Problem details —
Count up every line of the data in which "levels" occurs. The reply is one number and nothing more.

Dataset extract —
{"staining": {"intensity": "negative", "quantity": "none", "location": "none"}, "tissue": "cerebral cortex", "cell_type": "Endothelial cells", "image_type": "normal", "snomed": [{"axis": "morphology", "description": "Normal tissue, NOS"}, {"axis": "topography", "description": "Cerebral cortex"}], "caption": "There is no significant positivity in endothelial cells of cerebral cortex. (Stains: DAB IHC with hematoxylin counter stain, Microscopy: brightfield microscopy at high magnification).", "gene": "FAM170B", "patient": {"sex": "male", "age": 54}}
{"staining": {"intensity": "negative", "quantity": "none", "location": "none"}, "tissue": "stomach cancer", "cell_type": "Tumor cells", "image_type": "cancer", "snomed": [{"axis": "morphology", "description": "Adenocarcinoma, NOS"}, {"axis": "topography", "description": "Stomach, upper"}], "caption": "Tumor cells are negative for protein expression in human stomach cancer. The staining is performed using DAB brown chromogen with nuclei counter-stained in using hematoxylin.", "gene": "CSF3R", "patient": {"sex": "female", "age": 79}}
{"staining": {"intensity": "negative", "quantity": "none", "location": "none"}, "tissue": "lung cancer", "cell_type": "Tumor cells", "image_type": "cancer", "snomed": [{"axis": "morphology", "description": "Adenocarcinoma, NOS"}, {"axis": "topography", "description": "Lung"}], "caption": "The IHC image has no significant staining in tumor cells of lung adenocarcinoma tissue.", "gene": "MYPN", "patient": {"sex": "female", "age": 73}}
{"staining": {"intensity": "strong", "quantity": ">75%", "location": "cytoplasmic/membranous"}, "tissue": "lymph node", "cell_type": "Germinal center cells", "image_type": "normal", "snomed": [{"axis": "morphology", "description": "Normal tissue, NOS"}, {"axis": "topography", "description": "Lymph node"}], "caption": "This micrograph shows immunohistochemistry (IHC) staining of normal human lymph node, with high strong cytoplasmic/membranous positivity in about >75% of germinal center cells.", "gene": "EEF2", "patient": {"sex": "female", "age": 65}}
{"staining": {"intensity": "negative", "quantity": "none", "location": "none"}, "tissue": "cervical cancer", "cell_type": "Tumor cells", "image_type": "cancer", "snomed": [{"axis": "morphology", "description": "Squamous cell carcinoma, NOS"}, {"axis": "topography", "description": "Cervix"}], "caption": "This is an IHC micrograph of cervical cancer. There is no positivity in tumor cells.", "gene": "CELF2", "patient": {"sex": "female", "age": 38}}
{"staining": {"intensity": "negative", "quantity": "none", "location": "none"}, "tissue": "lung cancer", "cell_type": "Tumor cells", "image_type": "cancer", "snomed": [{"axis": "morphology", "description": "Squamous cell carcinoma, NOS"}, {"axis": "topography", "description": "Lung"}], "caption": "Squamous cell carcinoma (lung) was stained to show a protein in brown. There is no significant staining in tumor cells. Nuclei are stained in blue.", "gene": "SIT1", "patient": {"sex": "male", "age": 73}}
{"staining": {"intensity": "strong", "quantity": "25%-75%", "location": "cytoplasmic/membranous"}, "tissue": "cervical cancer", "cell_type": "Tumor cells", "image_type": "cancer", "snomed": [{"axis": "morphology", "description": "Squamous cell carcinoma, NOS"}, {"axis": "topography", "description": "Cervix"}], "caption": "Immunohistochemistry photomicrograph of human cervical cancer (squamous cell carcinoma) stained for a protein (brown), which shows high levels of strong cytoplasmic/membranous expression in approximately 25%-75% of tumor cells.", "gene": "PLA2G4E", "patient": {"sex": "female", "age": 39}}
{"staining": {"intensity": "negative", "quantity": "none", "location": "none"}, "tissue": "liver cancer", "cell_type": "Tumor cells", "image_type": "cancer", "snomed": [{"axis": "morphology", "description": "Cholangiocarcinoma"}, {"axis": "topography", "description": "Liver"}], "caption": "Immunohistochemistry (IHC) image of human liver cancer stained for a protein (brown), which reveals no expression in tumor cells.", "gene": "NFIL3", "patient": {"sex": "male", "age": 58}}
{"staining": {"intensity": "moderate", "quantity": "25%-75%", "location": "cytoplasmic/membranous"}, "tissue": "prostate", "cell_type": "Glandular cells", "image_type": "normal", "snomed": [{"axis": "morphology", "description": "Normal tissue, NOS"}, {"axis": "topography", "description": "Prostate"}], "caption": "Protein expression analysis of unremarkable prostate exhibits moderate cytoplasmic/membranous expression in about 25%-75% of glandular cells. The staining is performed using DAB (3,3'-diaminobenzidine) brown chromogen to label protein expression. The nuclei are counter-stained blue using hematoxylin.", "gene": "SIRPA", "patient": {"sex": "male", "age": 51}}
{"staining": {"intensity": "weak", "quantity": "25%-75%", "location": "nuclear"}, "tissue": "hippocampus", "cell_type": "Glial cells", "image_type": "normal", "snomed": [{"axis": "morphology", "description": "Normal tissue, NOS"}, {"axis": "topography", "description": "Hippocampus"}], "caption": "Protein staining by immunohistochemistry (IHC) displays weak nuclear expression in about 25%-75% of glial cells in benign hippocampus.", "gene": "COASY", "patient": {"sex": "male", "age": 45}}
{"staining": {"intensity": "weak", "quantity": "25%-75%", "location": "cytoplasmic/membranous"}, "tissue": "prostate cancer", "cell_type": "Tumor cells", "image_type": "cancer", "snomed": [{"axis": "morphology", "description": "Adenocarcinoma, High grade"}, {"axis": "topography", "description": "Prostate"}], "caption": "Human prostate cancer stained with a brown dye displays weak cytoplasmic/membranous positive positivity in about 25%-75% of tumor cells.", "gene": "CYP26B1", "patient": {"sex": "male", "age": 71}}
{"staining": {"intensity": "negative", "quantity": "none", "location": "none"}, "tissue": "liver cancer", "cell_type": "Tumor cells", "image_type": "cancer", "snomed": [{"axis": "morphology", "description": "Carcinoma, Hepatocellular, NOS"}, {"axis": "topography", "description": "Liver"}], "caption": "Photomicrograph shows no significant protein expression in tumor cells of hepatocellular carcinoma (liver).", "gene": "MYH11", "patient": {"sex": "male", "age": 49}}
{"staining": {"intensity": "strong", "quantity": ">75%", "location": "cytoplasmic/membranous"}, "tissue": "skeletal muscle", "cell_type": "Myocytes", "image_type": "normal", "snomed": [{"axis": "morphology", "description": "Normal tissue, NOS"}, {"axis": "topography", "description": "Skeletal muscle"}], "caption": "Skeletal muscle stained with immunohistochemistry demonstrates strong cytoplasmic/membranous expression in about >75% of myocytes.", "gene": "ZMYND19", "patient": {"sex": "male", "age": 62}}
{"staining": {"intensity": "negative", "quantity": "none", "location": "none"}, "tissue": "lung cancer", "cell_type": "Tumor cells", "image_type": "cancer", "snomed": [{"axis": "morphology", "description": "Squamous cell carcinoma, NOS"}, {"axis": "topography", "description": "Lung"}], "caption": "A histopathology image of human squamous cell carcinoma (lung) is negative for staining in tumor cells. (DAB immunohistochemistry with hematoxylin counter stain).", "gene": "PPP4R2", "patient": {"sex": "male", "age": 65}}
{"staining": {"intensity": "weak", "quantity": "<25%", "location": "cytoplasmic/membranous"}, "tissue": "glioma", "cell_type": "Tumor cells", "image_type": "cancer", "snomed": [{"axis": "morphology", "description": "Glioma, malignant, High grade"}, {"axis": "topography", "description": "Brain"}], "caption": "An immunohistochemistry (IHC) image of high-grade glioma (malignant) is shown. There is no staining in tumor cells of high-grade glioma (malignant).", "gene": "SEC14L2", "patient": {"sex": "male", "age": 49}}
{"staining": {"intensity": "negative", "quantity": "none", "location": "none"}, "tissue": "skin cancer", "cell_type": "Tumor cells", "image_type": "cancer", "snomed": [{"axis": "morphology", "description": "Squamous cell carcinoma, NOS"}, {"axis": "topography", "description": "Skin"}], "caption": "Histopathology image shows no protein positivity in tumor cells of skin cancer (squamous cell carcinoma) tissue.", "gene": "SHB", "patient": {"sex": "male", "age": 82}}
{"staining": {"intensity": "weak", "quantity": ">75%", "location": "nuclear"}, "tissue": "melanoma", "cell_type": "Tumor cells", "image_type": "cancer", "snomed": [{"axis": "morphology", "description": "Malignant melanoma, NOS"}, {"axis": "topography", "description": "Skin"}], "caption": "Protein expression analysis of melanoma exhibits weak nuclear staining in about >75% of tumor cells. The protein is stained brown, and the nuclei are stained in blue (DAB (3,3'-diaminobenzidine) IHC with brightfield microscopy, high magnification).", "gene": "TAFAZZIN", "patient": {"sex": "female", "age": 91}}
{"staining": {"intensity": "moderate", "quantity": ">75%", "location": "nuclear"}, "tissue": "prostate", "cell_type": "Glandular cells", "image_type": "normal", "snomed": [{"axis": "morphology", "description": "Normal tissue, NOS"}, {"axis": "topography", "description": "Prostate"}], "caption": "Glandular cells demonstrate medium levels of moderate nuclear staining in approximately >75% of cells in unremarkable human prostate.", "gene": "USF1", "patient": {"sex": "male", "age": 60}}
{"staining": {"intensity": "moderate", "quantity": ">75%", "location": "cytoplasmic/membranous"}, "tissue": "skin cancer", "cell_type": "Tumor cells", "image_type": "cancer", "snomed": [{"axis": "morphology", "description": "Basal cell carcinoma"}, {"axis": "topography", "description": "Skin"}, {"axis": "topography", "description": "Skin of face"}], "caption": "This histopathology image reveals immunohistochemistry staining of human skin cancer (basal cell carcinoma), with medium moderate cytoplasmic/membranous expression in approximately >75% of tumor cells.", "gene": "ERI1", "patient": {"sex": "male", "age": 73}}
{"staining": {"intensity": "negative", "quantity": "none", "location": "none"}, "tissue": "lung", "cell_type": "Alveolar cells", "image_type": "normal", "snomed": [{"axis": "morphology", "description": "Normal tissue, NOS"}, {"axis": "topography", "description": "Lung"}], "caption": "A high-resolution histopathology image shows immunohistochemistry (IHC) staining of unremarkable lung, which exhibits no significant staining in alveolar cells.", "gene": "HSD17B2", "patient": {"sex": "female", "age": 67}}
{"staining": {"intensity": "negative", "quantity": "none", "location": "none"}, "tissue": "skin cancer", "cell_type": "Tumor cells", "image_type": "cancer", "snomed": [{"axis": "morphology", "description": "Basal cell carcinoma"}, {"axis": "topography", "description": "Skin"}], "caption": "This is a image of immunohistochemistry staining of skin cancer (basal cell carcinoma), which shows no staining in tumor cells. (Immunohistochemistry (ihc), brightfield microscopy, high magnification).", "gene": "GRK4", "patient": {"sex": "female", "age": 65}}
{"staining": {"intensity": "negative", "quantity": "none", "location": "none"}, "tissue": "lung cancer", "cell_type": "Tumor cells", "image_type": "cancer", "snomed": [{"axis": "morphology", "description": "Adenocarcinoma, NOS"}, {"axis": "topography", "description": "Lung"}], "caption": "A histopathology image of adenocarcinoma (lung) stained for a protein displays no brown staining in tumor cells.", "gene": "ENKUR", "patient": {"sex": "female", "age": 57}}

Task response —
2